Brief
Skip the pictures and return every entry exactly as written.

Records shown
────────────────

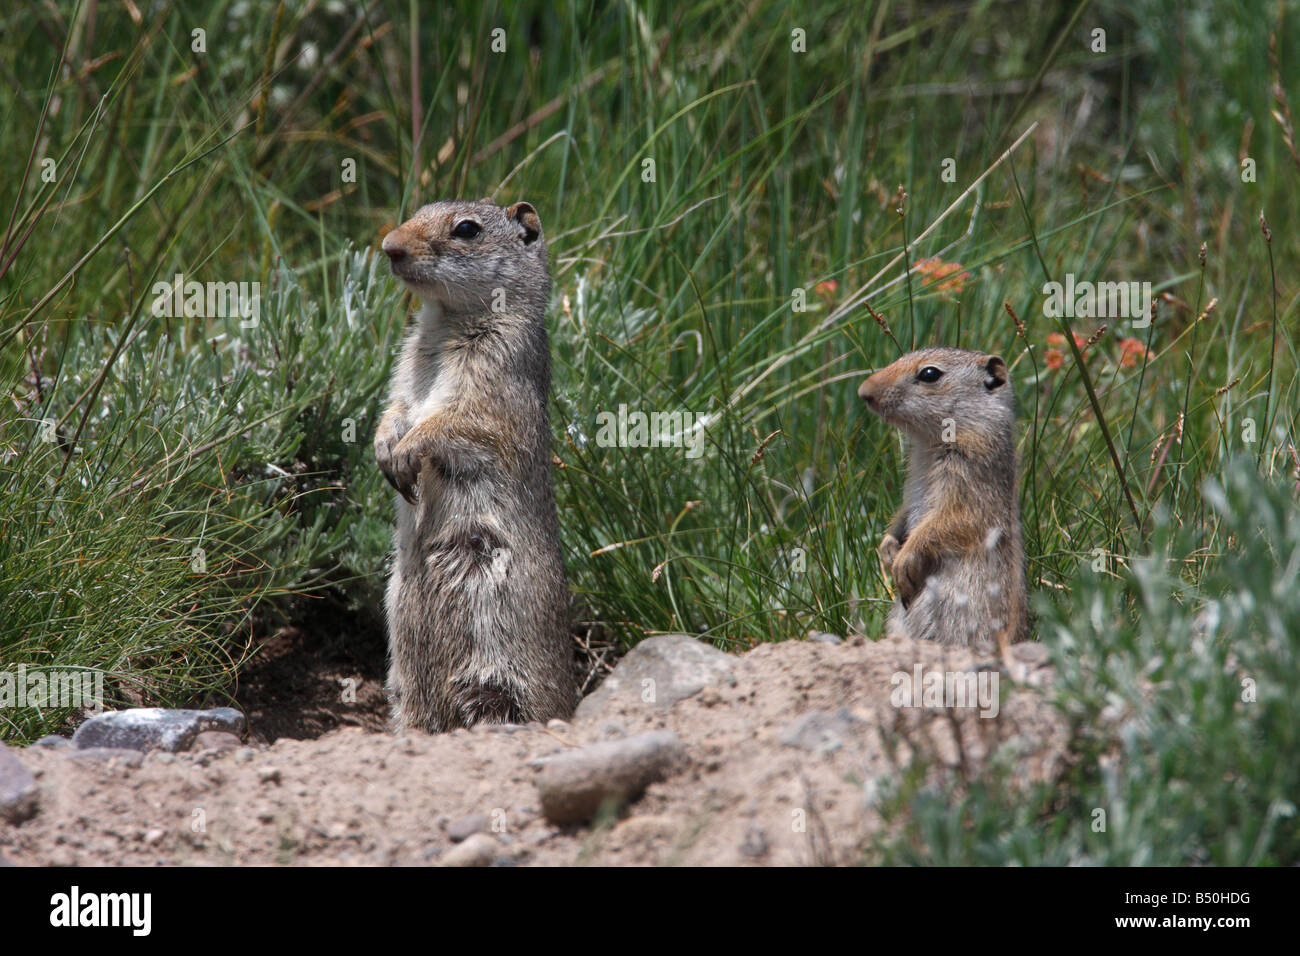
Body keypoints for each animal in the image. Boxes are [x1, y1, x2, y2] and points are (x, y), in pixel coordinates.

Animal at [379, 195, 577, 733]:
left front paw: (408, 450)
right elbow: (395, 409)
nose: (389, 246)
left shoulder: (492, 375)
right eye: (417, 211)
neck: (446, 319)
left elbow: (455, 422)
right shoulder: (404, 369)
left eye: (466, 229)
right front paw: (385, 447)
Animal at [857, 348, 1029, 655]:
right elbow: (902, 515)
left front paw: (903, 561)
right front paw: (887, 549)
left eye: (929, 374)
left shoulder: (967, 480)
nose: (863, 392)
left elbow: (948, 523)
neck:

────────────────

Your solution
Body keypoints for each animal in the image. Boxes are [x1, y1, x2, y2] and points are (x, y), in pixel coordinates.

Animal at [379, 195, 577, 733]:
left front paw: (408, 450)
right elbow: (395, 409)
nose: (389, 246)
left shoulder: (492, 375)
right eye: (417, 211)
neck: (446, 319)
left elbow: (455, 422)
right shoulder: (404, 369)
left eye: (466, 229)
right front paw: (385, 447)
Animal at [857, 348, 1029, 655]:
right elbow: (902, 515)
left front paw: (903, 561)
right front paw: (887, 549)
left eye: (929, 374)
left shoulder: (967, 480)
nose: (863, 392)
left elbow: (948, 523)
neck:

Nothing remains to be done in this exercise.